Sarà probabilmente decisivo verificare se e quanto egli deciderà di “esclusivizzarsi” nel rapporto con Eicher. In passato ciò non è avvenuto neppure con ACT, ove pure l’artista, unico statunitense dell’etichetta, ha goduto di un trattamento largamente personalizzato. Le abitudini pregresse di Iyer e le sue stesse affermazioni, parrebbero escludere il desiderio di rapporti (eccessivamente) totalizzanti: “Ecm non firma contratti di esclusiva ma li lega a singoli lavori. Non c’è scritto da nessuna parte che resterò in Ecm per sempre […]” (Prasad, 2015). Ma assai abilmente Eicher ha offerto sinora al pianista l’opportunità di percorrere un sentiero artistico estremamente vario e a lui gradito, che gli ha permesso di consolidare certi riferimenti culturali, saldando anche tributi di amicizia e di riconoscenza. Dunque i due sono tuttora in piena luna di miele e Iyer, compiacendosi del credito offertogli dal tedesco, lo sottolinea: “[…] Eppure in un solo anno abbiamo già portato a termine tre progetti” (ibidem).

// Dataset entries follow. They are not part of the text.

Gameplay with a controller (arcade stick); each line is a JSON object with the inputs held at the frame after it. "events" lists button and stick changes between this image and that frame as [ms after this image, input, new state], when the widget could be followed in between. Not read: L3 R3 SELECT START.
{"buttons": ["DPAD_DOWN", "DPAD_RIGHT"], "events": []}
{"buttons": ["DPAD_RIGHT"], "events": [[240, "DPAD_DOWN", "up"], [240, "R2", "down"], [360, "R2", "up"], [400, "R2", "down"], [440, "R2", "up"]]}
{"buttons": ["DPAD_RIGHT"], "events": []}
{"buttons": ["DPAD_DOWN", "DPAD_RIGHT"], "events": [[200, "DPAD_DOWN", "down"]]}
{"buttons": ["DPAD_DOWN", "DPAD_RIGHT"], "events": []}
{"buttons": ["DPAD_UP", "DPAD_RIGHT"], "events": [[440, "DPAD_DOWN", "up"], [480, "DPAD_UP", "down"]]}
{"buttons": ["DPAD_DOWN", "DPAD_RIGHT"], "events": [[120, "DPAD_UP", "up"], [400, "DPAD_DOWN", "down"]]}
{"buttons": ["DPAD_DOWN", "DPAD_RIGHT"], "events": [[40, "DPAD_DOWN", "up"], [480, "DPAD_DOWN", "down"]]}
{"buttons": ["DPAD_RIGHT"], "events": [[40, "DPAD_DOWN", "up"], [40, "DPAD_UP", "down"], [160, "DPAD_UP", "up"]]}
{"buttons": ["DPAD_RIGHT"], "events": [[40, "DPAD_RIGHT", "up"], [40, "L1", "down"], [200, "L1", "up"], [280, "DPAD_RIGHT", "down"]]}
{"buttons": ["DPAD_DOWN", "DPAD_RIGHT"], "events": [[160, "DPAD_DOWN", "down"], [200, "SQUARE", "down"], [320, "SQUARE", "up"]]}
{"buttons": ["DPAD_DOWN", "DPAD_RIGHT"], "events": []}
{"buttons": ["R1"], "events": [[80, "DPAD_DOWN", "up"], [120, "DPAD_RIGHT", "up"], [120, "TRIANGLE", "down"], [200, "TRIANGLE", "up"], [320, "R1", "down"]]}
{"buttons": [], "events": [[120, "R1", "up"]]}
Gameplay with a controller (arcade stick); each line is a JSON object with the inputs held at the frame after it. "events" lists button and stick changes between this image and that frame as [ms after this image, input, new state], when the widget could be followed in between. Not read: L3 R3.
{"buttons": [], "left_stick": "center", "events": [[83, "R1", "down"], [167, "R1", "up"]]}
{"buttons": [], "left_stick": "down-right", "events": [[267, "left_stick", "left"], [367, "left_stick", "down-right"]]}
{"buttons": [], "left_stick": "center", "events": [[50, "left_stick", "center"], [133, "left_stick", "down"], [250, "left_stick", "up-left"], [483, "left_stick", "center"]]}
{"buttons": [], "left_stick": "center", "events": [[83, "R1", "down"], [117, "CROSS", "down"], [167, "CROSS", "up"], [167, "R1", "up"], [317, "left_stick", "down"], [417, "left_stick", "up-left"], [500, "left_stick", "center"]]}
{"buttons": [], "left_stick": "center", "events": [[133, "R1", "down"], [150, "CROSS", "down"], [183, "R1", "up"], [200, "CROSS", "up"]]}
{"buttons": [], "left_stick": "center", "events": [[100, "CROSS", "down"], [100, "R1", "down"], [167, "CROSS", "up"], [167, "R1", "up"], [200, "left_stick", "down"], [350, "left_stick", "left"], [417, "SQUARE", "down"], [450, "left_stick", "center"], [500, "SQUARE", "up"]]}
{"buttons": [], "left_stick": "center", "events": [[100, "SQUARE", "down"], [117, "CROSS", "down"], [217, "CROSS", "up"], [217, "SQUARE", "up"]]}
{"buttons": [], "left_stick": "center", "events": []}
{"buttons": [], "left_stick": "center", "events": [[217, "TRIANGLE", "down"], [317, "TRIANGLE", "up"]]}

Inoltre, proprio in ragione della perspicacia (anche artistica) dell’uomo, egli non può non aver colto che dentro Ecm può ragionevolmente aprirsi una fase di decisa transizione, che verosimilmente giocherà a suo favore. Anche in questo caso soltanto il tempo potrà dire se essa sia destinata o meno a risolversi nella metamorfosi dell’ex rising star in una feconda cash cow.

 


 

ASCOLTI

Fieldwork, Door, Pi Recordings, 2008.
Vijay Iyer, Memorophilia, Asian Improv, 1994.
Vijay Iyer, Panoptic Modes, Red Giant, 2000.
Vijay Iyer, Blood Sutra, Artist House, 2003.
Vijay Iyer, Tragicomic, Sunnyside, 2007.
Vijay Iyer, Solo, ACT, 2010.
Vijay Iyer, Mutations, Ecm, 2013.
Vijay Iyer, Break Stuff, Ecm, 2014.
Vijay Iyer & Mike Ladd, In What Language?, Pi Recordings, 2003.
Vijay Iyer & Mike Ladd, Holding It Down: The Veterans’ Dreams Project, Pi Recordings, 2013.
Vijay Iyer & Rudresh Mahanthappa, Raw Materials, Savoy Jazz, 2005.
Vijay Iyer Trio, Accelerando, ACT, 2011.
Vijay Iyer Trio, Historicity, ACT, 2008.

 


 

LETTURE

Gianni Morelenbaum Gualberto, Nascita e sviluppo delle etichette discografiche indipendenti, in AA. VV., Il Jazz degli anni ‘70, Milano, 1980.
Peter Margasak, An interview with MacArthur “genius”, jazz pianist, and composer Vijay Iyer, in Chicago Reader, ottobre 2014,
www.chicagoreader.com/chicago/vijay-iyer-humanities-festival-mutations-radhe-interview-darlene-patti
Anil Prasad, Vijay Iyer: Degrees of choice, in Innerviews, 2015, www.innerviews.org/inner/iyer2.html
Paolo Vitolo, Vijay Iyer: India, Monk e Duke, in Musica Jazz, 22Publishing, Milano, giugno 2015.
Paolo Vitolo, Ascoltare Vijay Iyer, in Musica Jazz, 22Publishing, Milano, gennaio 2016.
Alec Wilkinson, Time is a ghost. Vijay Iyer’s jazz vision, in The New Yorker, febbraio 2016,
www.newyorker.com/magazine/2016/02/01/time-is-a-ghost.
Slavoj Žižek, Vivere alla fine dei tempi, Firenze, 2011.

 


 

VISIONI

Vijay Iyer & Prashant Bhargava, Radhe Radhe. Rites Of Holi, Ecm, 2014.